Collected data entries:

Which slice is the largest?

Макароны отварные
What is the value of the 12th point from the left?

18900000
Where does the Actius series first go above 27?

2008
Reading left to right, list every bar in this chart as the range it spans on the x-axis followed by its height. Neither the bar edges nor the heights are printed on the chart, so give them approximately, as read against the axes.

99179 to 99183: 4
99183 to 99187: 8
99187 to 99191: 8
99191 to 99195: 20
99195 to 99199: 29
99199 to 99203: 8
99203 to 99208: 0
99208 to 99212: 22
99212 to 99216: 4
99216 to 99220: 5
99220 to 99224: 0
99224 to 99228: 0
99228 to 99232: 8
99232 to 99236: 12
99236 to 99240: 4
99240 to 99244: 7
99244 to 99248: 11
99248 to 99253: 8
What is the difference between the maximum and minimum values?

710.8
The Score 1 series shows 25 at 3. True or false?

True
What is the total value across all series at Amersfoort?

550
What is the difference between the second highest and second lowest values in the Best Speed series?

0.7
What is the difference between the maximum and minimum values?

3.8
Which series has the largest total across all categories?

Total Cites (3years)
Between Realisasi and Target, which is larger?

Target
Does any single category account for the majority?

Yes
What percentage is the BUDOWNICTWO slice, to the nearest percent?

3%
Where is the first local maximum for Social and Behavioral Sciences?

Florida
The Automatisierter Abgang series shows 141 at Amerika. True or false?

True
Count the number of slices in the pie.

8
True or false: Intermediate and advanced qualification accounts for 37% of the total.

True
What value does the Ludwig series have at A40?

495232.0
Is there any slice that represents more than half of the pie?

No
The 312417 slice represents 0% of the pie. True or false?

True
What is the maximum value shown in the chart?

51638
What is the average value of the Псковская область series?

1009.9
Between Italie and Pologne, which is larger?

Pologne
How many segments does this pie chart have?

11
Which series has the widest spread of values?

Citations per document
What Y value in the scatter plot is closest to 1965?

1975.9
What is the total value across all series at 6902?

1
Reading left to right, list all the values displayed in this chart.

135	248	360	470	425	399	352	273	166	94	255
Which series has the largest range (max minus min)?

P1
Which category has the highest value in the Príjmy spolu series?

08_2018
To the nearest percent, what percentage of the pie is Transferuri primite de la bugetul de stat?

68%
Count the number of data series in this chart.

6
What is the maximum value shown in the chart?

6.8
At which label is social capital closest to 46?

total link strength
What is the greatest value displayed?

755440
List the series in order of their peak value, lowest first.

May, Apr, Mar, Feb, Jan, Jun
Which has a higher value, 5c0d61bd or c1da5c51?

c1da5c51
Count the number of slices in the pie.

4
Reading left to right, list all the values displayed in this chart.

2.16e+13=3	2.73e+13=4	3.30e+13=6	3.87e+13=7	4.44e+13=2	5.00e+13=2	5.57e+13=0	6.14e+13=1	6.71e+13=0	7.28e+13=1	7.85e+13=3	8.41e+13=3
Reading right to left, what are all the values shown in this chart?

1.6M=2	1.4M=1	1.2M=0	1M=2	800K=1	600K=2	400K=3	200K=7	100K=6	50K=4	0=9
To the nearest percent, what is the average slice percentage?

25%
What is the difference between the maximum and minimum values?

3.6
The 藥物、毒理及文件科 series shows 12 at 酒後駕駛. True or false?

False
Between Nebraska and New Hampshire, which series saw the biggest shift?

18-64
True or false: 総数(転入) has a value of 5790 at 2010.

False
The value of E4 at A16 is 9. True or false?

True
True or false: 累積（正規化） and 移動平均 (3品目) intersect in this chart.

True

=== Description of the task ===
How many lines in the rows above contain the string "lowest", with case counting? Reply with only the number.

=== Response to the task ===
2